The authors specify three deterministic, dynamic transmission models for bubonic plague: one where the transmission vector is assumed to be human ectoparasites (lice, fleas), another model with direct human-to-human transmission (pneumonic plague), and third model with the rat-flea-humans transmission model familiar from school textbooks. (Oh, by the way, “dynamic model” sounds very … dynamic, but here it means a model described system described by a set of time-dependent differential equations.)

The parameters of each model are either fixed to parameter estimates found from the literature (“probability of recovery from bubonic plague”, “natural lice growth rate”, etc) or set an uniform prior over some interval when point estimate wasn’t available (such as “transmission rate for bubonic plague from mildly infectious humans to body lice”), meant to capture the uncertainty. Then the model is fitted (PyMC2) to the death toll records from nine plague outbreaks in medieval Europe (the observed mortality data is assumed to follow Poisson distribution, where the mean number of deaths over time period is given by the deterministic model.) The authors observe that in seven cases out of nine, the human ectoparasite model achieves the best fit to data.

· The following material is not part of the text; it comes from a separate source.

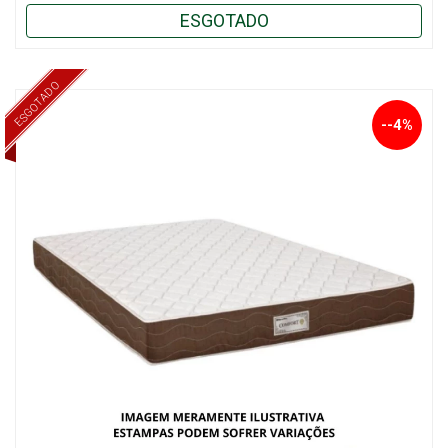
ESGOTADO
ESGOTADO
--4%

Example Python code was made available by the authors and can be found behind the link. (Everybody loves IPy/Jupyter notebooks these days, except me?)

But what to think about the paper? In general, I think it’s an example of very exciting application of Bayesian modeling. But at the same time, its importance as an explanation epidemiology of bubonic plague hinges on the correctness of the underlying biological models. And those biological details are exactly the ones I don’t really feel qualified to answer. Do the specified models make sense? What other modeling choices there would be? Could one specify the rats-to-people model in some other way that would achieve a better fit? How sensitive the models are to change of the fixed parameter estimates? So many questions! Only thing I think I can say is that it looks plausible, but not conclusive either.

The authors also note that even at their theoretical best, the models they use can capture only part of the disease epidemiology. For example, some recorded plague epidemics have two mortality peaks, not explained by the models studied.

Post scriptum. Popular summary by one of the authors

Only after writing the above piece, I noticed that one of the authors (Boris V. Schmid) had written much better popular science summary on his Medium blog with more detail on the historical background of Black Death. This is what he thinks is the main giveaway of the study at hand:

Until now, the hypothesis of human ectoparasite transmission has been regarded as highly speculative and was supported only by indirect evidence, like different overall mortality levels between the Second and Third Pandemics, the scarcity of rat bones in archeological digs, and the presence of ancient DNA from louse-borne diseases in a plague victim (Leulmi et al, 2014). While modeling studies are not necessarily decisive, they do offer powerful insights into disease processes where experimental, historical, and archaeological information is lacking, and can serve as a stepping stone for other disciplines to build upon. With our results, we hope to shift some attention away from the rat transmission paradigm and open up new avenues for research (experimental, epidemiological and historical) into human ectoparasites as important vectors in past and current plague epidemics.